What is being asked:
Rewrite all of the items below, changing every occurrence of "left to right" to "from left to right" and leaving the rest untouched.

(Source records)
==========
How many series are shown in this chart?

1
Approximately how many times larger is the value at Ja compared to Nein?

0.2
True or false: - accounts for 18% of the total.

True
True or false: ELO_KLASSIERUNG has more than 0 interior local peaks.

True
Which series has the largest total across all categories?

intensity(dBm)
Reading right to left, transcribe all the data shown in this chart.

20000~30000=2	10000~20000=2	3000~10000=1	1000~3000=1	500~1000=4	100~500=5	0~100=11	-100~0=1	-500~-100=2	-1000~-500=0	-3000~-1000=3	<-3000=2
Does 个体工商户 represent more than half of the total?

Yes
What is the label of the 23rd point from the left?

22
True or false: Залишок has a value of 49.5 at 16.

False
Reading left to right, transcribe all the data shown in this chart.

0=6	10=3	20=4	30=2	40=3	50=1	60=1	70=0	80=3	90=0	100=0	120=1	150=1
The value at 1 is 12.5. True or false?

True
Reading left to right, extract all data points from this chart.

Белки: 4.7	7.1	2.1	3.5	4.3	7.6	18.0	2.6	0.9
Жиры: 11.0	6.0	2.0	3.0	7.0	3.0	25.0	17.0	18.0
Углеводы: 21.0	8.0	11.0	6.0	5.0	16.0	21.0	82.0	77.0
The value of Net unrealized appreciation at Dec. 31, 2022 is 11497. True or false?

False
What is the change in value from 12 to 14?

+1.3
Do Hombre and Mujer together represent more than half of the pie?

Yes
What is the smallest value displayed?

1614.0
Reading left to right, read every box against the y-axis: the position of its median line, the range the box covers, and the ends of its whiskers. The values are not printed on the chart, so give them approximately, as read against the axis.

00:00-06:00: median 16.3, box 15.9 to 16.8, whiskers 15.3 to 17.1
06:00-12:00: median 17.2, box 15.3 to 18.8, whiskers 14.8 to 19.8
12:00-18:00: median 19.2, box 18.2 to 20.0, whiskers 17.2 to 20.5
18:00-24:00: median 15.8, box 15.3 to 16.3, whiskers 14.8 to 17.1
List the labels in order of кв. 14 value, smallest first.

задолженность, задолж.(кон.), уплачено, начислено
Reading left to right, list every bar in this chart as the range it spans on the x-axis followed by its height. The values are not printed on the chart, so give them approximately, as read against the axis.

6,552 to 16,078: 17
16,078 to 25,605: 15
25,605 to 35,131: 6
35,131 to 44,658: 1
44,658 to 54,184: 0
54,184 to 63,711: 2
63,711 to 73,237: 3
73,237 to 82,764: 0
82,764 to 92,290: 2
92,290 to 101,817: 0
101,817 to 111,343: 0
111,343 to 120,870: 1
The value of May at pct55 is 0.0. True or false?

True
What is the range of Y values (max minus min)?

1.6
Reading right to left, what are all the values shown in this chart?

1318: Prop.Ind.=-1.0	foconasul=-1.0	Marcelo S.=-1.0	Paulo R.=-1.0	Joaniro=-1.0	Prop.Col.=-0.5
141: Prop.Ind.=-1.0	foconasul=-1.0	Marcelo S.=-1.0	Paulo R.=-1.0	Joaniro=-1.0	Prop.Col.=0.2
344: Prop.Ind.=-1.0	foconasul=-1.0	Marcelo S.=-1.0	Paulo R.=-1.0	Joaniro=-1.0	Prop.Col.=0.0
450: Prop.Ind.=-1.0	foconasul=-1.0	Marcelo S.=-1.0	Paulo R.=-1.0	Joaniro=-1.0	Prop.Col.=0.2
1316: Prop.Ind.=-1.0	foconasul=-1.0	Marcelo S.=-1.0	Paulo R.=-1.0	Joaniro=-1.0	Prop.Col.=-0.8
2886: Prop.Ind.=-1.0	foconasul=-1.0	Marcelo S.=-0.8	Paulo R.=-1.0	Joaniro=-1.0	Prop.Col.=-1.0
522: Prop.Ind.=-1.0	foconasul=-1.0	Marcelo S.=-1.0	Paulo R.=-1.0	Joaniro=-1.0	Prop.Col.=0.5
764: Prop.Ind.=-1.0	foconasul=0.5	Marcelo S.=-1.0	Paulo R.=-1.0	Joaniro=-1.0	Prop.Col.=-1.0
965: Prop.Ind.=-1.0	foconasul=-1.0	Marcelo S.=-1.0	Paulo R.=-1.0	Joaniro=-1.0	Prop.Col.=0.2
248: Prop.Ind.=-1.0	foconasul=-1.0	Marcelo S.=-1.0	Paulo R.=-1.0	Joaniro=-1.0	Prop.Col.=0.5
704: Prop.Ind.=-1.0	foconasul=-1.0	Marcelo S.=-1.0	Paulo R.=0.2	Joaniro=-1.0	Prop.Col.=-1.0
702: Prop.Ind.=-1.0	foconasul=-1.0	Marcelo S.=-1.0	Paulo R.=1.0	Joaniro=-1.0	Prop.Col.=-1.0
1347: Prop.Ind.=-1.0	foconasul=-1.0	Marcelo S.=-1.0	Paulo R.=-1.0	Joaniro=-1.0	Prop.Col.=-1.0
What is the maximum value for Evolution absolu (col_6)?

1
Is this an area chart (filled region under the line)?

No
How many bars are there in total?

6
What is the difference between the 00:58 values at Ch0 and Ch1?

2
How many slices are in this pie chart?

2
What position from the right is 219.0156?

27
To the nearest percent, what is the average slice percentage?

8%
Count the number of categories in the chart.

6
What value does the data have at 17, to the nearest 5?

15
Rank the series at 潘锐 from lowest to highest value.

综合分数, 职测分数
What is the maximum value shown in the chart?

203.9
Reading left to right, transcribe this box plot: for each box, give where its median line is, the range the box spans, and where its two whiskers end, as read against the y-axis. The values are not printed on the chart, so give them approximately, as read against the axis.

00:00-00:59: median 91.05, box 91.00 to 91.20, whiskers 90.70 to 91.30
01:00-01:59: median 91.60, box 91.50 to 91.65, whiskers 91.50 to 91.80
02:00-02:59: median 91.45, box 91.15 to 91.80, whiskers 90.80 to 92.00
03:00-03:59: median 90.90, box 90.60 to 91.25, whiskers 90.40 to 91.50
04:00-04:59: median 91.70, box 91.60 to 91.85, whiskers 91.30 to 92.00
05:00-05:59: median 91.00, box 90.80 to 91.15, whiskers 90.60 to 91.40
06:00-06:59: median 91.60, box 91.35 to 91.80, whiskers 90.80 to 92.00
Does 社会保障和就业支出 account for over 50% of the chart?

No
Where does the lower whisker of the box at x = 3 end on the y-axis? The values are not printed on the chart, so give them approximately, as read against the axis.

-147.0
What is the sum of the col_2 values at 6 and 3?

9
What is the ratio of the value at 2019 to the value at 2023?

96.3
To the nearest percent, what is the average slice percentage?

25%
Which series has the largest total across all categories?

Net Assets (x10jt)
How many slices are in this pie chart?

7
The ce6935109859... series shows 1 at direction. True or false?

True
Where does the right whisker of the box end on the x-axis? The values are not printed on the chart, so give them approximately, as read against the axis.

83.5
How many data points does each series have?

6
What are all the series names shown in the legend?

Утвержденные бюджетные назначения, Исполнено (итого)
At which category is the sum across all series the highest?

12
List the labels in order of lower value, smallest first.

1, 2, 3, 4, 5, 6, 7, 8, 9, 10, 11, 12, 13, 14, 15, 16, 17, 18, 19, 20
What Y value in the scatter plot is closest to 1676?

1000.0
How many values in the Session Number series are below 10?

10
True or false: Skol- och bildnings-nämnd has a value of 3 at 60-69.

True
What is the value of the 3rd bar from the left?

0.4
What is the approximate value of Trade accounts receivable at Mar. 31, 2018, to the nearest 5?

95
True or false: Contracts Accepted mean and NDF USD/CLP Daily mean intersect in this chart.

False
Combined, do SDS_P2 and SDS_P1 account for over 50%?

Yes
==========
Problem solution:
How many series are shown in this chart?

1
Approximately how many times larger is the value at Ja compared to Nein?

0.2
True or false: - accounts for 18% of the total.

True
True or false: ELO_KLASSIERUNG has more than 0 interior local peaks.

True
Which series has the largest total across all categories?

intensity(dBm)
Reading right to left, transcribe all the data shown in this chart.

20000~30000=2	10000~20000=2	3000~10000=1	1000~3000=1	500~1000=4	100~500=5	0~100=11	-100~0=1	-500~-100=2	-1000~-500=0	-3000~-1000=3	<-3000=2
Does 个体工商户 represent more than half of the total?

Yes
What is the label of the 23rd point from the left?

22
True or false: Залишок has a value of 49.5 at 16.

False
Reading from left to right, transcribe all the data shown in this chart.

0=6	10=3	20=4	30=2	40=3	50=1	60=1	70=0	80=3	90=0	100=0	120=1	150=1
The value at 1 is 12.5. True or false?

True
Reading from left to right, extract all data points from this chart.

Белки: 4.7	7.1	2.1	3.5	4.3	7.6	18.0	2.6	0.9
Жиры: 11.0	6.0	2.0	3.0	7.0	3.0	25.0	17.0	18.0
Углеводы: 21.0	8.0	11.0	6.0	5.0	16.0	21.0	82.0	77.0
The value of Net unrealized appreciation at Dec. 31, 2022 is 11497. True or false?

False
What is the change in value from 12 to 14?

+1.3
Do Hombre and Mujer together represent more than half of the pie?

Yes
What is the smallest value displayed?

1614.0
Reading from left to right, read every box against the y-axis: the position of its median line, the range the box covers, and the ends of its whiskers. The values are not printed on the chart, so give them approximately, as read against the axis.

00:00-06:00: median 16.3, box 15.9 to 16.8, whiskers 15.3 to 17.1
06:00-12:00: median 17.2, box 15.3 to 18.8, whiskers 14.8 to 19.8
12:00-18:00: median 19.2, box 18.2 to 20.0, whiskers 17.2 to 20.5
18:00-24:00: median 15.8, box 15.3 to 16.3, whiskers 14.8 to 17.1
List the labels in order of кв. 14 value, smallest first.

задолженность, задолж.(кон.), уплачено, начислено
Reading from left to right, list every bar in this chart as the range it spans on the x-axis followed by its height. The values are not printed on the chart, so give them approximately, as read against the axis.

6,552 to 16,078: 17
16,078 to 25,605: 15
25,605 to 35,131: 6
35,131 to 44,658: 1
44,658 to 54,184: 0
54,184 to 63,711: 2
63,711 to 73,237: 3
73,237 to 82,764: 0
82,764 to 92,290: 2
92,290 to 101,817: 0
101,817 to 111,343: 0
111,343 to 120,870: 1
The value of May at pct55 is 0.0. True or false?

True
What is the range of Y values (max minus min)?

1.6
Reading right to left, what are all the values shown in this chart?

1318: Prop.Ind.=-1.0	foconasul=-1.0	Marcelo S.=-1.0	Paulo R.=-1.0	Joaniro=-1.0	Prop.Col.=-0.5
141: Prop.Ind.=-1.0	foconasul=-1.0	Marcelo S.=-1.0	Paulo R.=-1.0	Joaniro=-1.0	Prop.Col.=0.2
344: Prop.Ind.=-1.0	foconasul=-1.0	Marcelo S.=-1.0	Paulo R.=-1.0	Joaniro=-1.0	Prop.Col.=0.0
450: Prop.Ind.=-1.0	foconasul=-1.0	Marcelo S.=-1.0	Paulo R.=-1.0	Joaniro=-1.0	Prop.Col.=0.2
1316: Prop.Ind.=-1.0	foconasul=-1.0	Marcelo S.=-1.0	Paulo R.=-1.0	Joaniro=-1.0	Prop.Col.=-0.8
2886: Prop.Ind.=-1.0	foconasul=-1.0	Marcelo S.=-0.8	Paulo R.=-1.0	Joaniro=-1.0	Prop.Col.=-1.0
522: Prop.Ind.=-1.0	foconasul=-1.0	Marcelo S.=-1.0	Paulo R.=-1.0	Joaniro=-1.0	Prop.Col.=0.5
764: Prop.Ind.=-1.0	foconasul=0.5	Marcelo S.=-1.0	Paulo R.=-1.0	Joaniro=-1.0	Prop.Col.=-1.0
965: Prop.Ind.=-1.0	foconasul=-1.0	Marcelo S.=-1.0	Paulo R.=-1.0	Joaniro=-1.0	Prop.Col.=0.2
248: Prop.Ind.=-1.0	foconasul=-1.0	Marcelo S.=-1.0	Paulo R.=-1.0	Joaniro=-1.0	Prop.Col.=0.5
704: Prop.Ind.=-1.0	foconasul=-1.0	Marcelo S.=-1.0	Paulo R.=0.2	Joaniro=-1.0	Prop.Col.=-1.0
702: Prop.Ind.=-1.0	foconasul=-1.0	Marcelo S.=-1.0	Paulo R.=1.0	Joaniro=-1.0	Prop.Col.=-1.0
1347: Prop.Ind.=-1.0	foconasul=-1.0	Marcelo S.=-1.0	Paulo R.=-1.0	Joaniro=-1.0	Prop.Col.=-1.0
What is the maximum value for Evolution absolu (col_6)?

1
Is this an area chart (filled region under the line)?

No
How many bars are there in total?

6
What is the difference between the 00:58 values at Ch0 and Ch1?

2
How many slices are in this pie chart?

2
What position from the right is 219.0156?

27
To the nearest percent, what is the average slice percentage?

8%
Count the number of categories in the chart.

6
What value does the data have at 17, to the nearest 5?

15
Rank the series at 潘锐 from lowest to highest value.

综合分数, 职测分数
What is the maximum value shown in the chart?

203.9
Reading from left to right, transcribe this box plot: for each box, give where its median line is, the range the box spans, and where its two whiskers end, as read against the y-axis. The values are not printed on the chart, so give them approximately, as read against the axis.

00:00-00:59: median 91.05, box 91.00 to 91.20, whiskers 90.70 to 91.30
01:00-01:59: median 91.60, box 91.50 to 91.65, whiskers 91.50 to 91.80
02:00-02:59: median 91.45, box 91.15 to 91.80, whiskers 90.80 to 92.00
03:00-03:59: median 90.90, box 90.60 to 91.25, whiskers 90.40 to 91.50
04:00-04:59: median 91.70, box 91.60 to 91.85, whiskers 91.30 to 92.00
05:00-05:59: median 91.00, box 90.80 to 91.15, whiskers 90.60 to 91.40
06:00-06:59: median 91.60, box 91.35 to 91.80, whiskers 90.80 to 92.00
Does 社会保障和就业支出 account for over 50% of the chart?

No
Where does the lower whisker of the box at x = 3 end on the y-axis? The values are not printed on the chart, so give them approximately, as read against the axis.

-147.0
What is the sum of the col_2 values at 6 and 3?

9
What is the ratio of the value at 2019 to the value at 2023?

96.3
To the nearest percent, what is the average slice percentage?

25%
Which series has the largest total across all categories?

Net Assets (x10jt)
How many slices are in this pie chart?

7
The ce6935109859... series shows 1 at direction. True or false?

True
Where does the right whisker of the box end on the x-axis? The values are not printed on the chart, so give them approximately, as read against the axis.

83.5
How many data points does each series have?

6
What are all the series names shown in the legend?

Утвержденные бюджетные назначения, Исполнено (итого)
At which category is the sum across all series the highest?

12
List the labels in order of lower value, smallest first.

1, 2, 3, 4, 5, 6, 7, 8, 9, 10, 11, 12, 13, 14, 15, 16, 17, 18, 19, 20
What Y value in the scatter plot is closest to 1676?

1000.0
How many values in the Session Number series are below 10?

10
True or false: Skol- och bildnings-nämnd has a value of 3 at 60-69.

True
What is the value of the 3rd bar from the left?

0.4
What is the approximate value of Trade accounts receivable at Mar. 31, 2018, to the nearest 5?

95
True or false: Contracts Accepted mean and NDF USD/CLP Daily mean intersect in this chart.

False
Combined, do SDS_P2 and SDS_P1 account for over 50%?

Yes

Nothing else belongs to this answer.